Mortgage Forgiveness Debt Relief Act of 2008
- Assume a mortgage of $100,000. After repaying $20,000 of the mortgage, the borrow is forced to sell the property because of economic hardship. The borrower is able to sell the home for only $60,000, leaving a gap of $20,000 between the sale price and the current value of the mortgage. Assuming the lender approves this short-sale--the lender is the shorted party--the amount forgiven was counted by the IRS as income for the borrower, until MFDRA. In other words, the borrower had to pay taxes on that $20,000. MFDRA prohibited the IRS from charging that amount as income and taxing it. According to the federal Office of Management and Budget, hundreds of thousands of people who sold their homes at short-sales avoided a big tax hit as a result of the law.

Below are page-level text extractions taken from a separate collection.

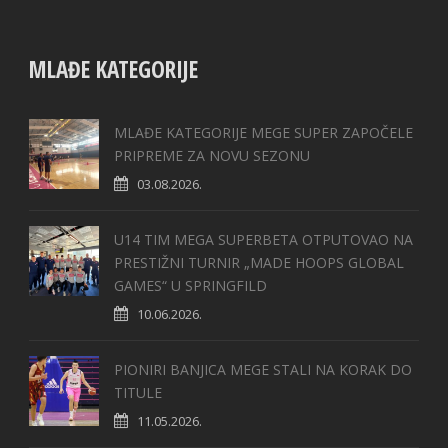
MLAĐE KATEGORIJE
MLAĐE KATEGORIJE MEGE SUPER ZAPOČELE
PRIPREME ZA NOVU SEZONU
03.08.2026.
U14 TIM MEGA SUPERBETA OTPUTOVAO NA
PRESTIŽNI TURNIR „MADE HOOPS GLOBAL
GAMES“ U SPRINGFILD
10.06.2026.
PIONIRI BANJICA MEGE STALI NA KORAK DO
TITULE
11.05.2026.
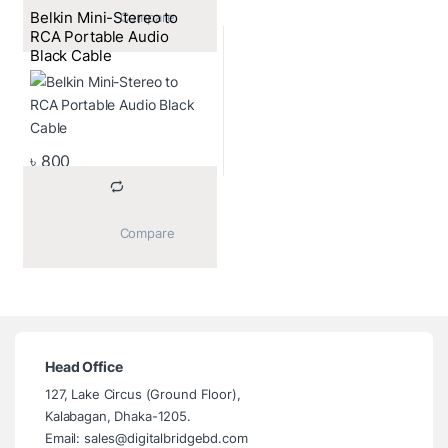
Belkin Mini-Stereo to
			Compare		
RCA Portable Audio
Black Cable
৳
800
			Compare		
Head Office
127, Lake Circus (Ground Floor),
Kalabagan, Dhaka-1205.
Email: sales@digitalbridgebd.com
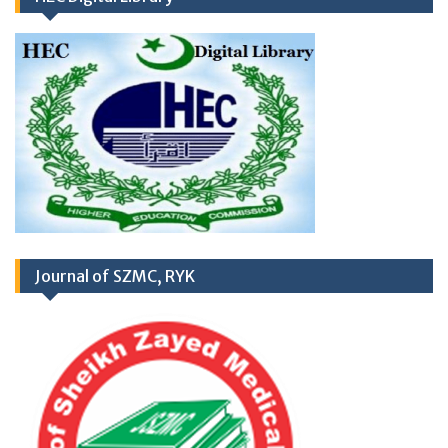
RD
03
March 2026
Career Opportunities at
Newly Cardiac Center (CARDIOLOGY UNIT-
Journal of SZMC, RYK
II) Sheikh Zayed Medical College/Hospital,
R.Y. Khan
Application Form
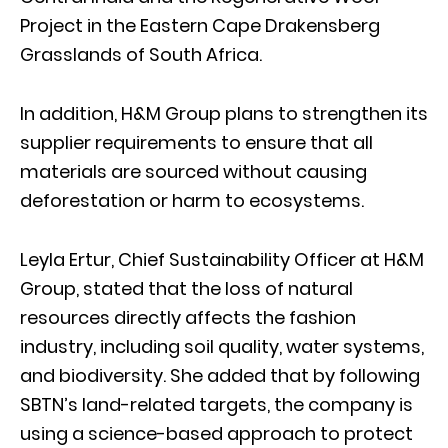
Project in the Eastern Cape Drakensberg
Grasslands of South Africa.
In addition, H&M Group plans to strengthen its
supplier requirements to ensure that all
materials are sourced without causing
deforestation or harm to ecosystems.
Leyla Ertur, Chief Sustainability Officer at H&M
Group, stated that the loss of natural
resources directly affects the fashion
industry, including soil quality, water systems,
and biodiversity. She added that by following
SBTN’s land-related targets, the company is
using a science-based approach to protect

- In 2010 and beyond, the economy and housing market continued to slump and short sales continued. The MFDRA covers short sales only for the years 2007, 2008 and 2009, though. Unless Congress extends the act, any shortfall in a short sale for the years 2010 and beyond won't apply. In other words, a homeowner will not only take a loss on the sale of the home but have to pay taxes on the amount of the loss.
- Under MFDRA, the lenders weren't permitted as part of a short-sale to recoup its loss from the home. In other words, the lenders couldn't require the homeowner (the seller, in this case) to promise to payoff the shortfall to the lender. In some states, banks are permitted to seek a promissory note obligating the lender to pay off the shortfall between the loan amount and the amount the lender doesn't recover from the short-sale.
- The MFDRA excludes from tax forgiveness home equity loans used for any purpose other than home improvement. So if a homeowner used a home equity loan to fund a $20,000 trip to the Pacific Rim or some similar purpose, that money counts against the shortage in a short-sale. In other words, the amount of the home equity loan becomes taxable even under the MFDRA.
- The MFDRA applies only to the borrower's primary residence, and excludes vacation homes and investment or other properties. Also, there is a cap of $2 million for tax forgiveness. Any amount over $2 million not collected by the lender is taxable.
- With the sunset of the federal income tax forgiveness, some states, like California, have sought to soften the blow by not applying state taxes to the short-sale shortfall. It's less than the federal tax but it does represent savings from paying state taxes. In California, the state forgives up to $500,000 on a principal residence ($250,000 for married/registered domestic partner individuals filing separately). California's law applies to debt forgiveness in 2009 through 2012.